3. Since it is important to Arafat to demonstrate he is a lead player in the broader Arab and Islamic arena, he took note of Saddam’s Iron Triangle in the Sunni region of central Iraq. While Saddam loyalists strike down American troops, he set up his own terror triangle on the West Bank from which to launch murderous attacks on Israelis.
Arafat’s triangle is part of a larger terror configuration that surfaced in the August 7 bomb blast at the Jordanian embassy in Baghdad – in which 19 were killed; in the August 8 Hizballah’s cross-border blitz against Israeli positions on Mt Dov; again, when another Hizballah shell killed an Israeli teenager, Haviv Dadon in Shlomi, on Sunday, August 10; and on Tuesday, August 12, in a double suicide bombing.
Israeli officials sometimes refer to the Iranian connection with the terrorists. Certainly, Iranian petrodollars are important in keeping the flames of terror at a roaring pitch. In January 2002, the Karin-A arms cargo ordered by Arafat and Dahlan – and caught before it landed in the Gaza Strip – was financed by Tehran. Today, too, funds for the arms and explosives smuggled into Israel come from Iran’s deep pockets. But the hands that pull the strings of terror and the fingers that pull the triggers are not located in Tehran; they belong to Syrian ruler Bashar Assad, Hizballah secretary Hassan Nasrallah and Yasser Arafat, chief of all Palestinian terrorist networks.
Just as their operations are closely synchronized, so too is the way they handle Israeli responses or inaction in the face of their assaults. When there was no reaction to the Mt. Dov bombardment, the terrorist chiefs judged Israel would be equally quiescent in the face of the death of Haviv Dadon. So why not step up the terror offensive with a double strike on Tuesday?
To try and cushion the impact of the two attacks, an Israeli officer claimed they were unrelated because they were carried out by bombers from different organizations, the Fatah and Hamas.
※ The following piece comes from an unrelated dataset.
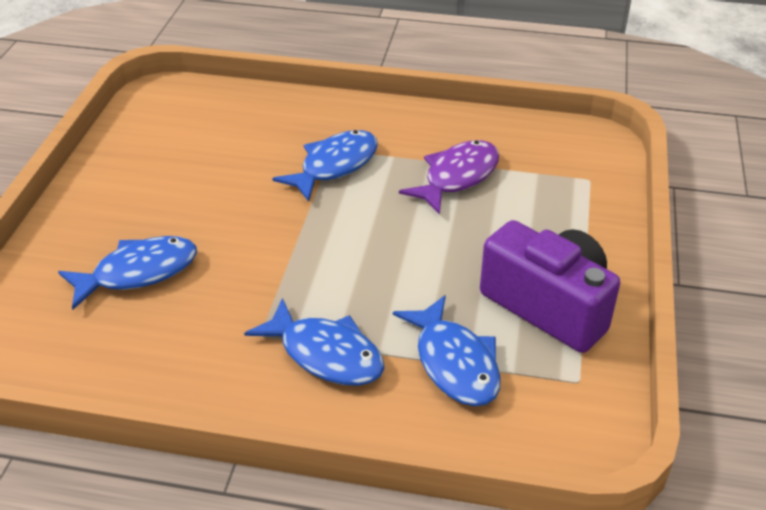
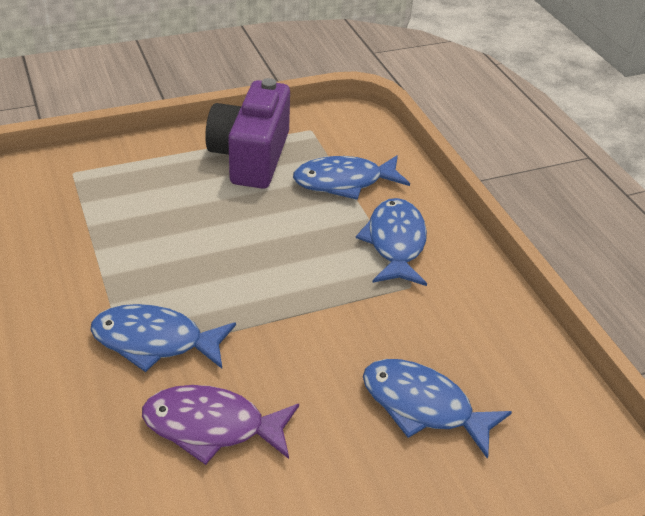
camera: 125 degrees left, 0 degrees up
blue fish [393,295,501,406] -> blue fish turned 135 degrees counterclockwise [293,155,410,200]
purple fish [399,140,499,215] -> purple fish moved to [142,385,299,465]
He did not sound too convinced himself. Whatever the official line may be, no soldier serving in the anti-terror battlefront of the West Bank has any doubt that the Tanzim, the al Aqsa Brigades, the Hamas, Jihad Islami and the Hizballah all operate under a single tight command located at Arafat’s headquarters in Ramallah, in the same way as all the groups in the Gaza Strip obey the “Popular Resistance Committees”.